» 作業内容
下にあるリニアモーターカーの新幹線計画についての本文を、一字も変えずに最初から最後まで書き写してください。

2013年09月20日 23時46分37秒 | 社会・経済

 リニアモーターカーによる新幹線計画。東京⇔大阪を最高時速500キロメートルで走る。

 こんな夢が、1970年代には語られていました。私の幼少時代、図鑑などに書かれていたのです。宮崎県に実験場ができたのもその頃であったはずです。1990年代には山梨県に実験場ができます。最高時速500キロメートル超も達成します(有人、無人の双方で)。しかし、科学技術の発展段階の問題であるとはいえ、また、財政の問題でもあるとはいえ、あまりに長すぎる実験ではないでしょうか。どちらにしても時間的なコストがかかりすぎています。

» データ一覧
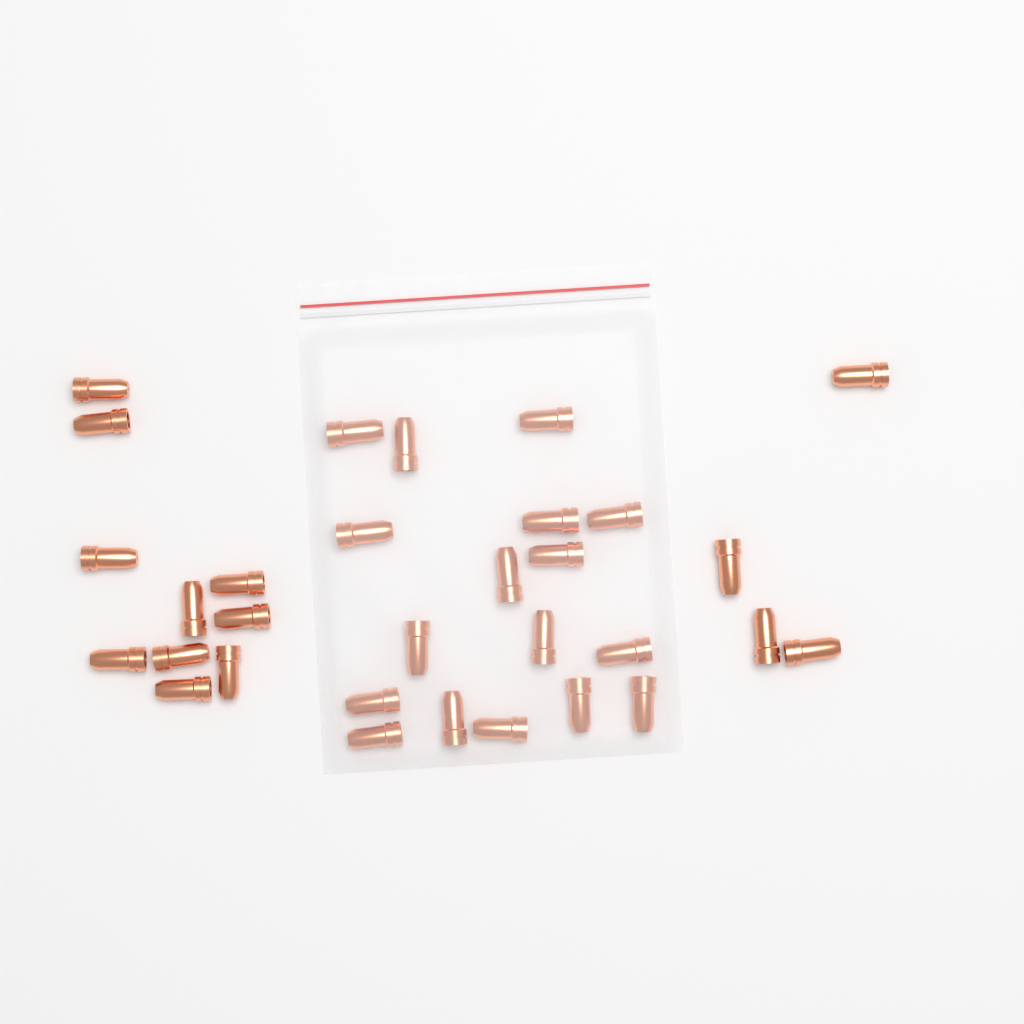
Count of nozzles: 31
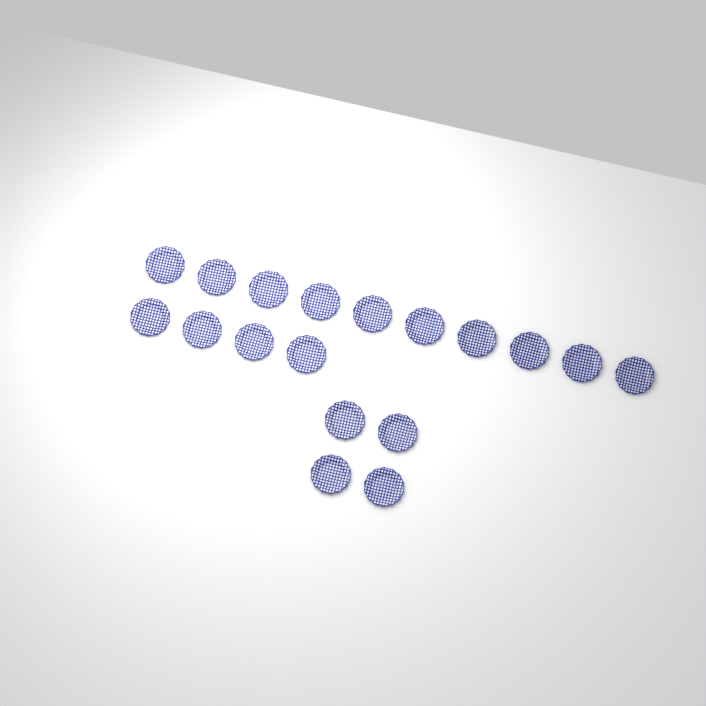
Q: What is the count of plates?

» 回答
2013年09月20日 23時46分37秒 | 社会・経済

 リニアモーターカーによる新幹線計画。東京⇔大阪を最高時速500キロメートルで走る。

 こんな夢が、1970年代には語られていました。私の幼少時代、図鑑などに書かれていたのです。宮崎県に実験場ができたのもその頃であったはずです。1990年代には山梨県に実験場ができます。最高時速500キロメートル超も達成します(有人、無人の双方で)。しかし、科学技術の発展段階の問題であるとはいえ、また、財政の問題でもあるとはいえ、あまりに長すぎる実験ではないでしょうか。どちらにしても時間的なコストがかかりすぎています。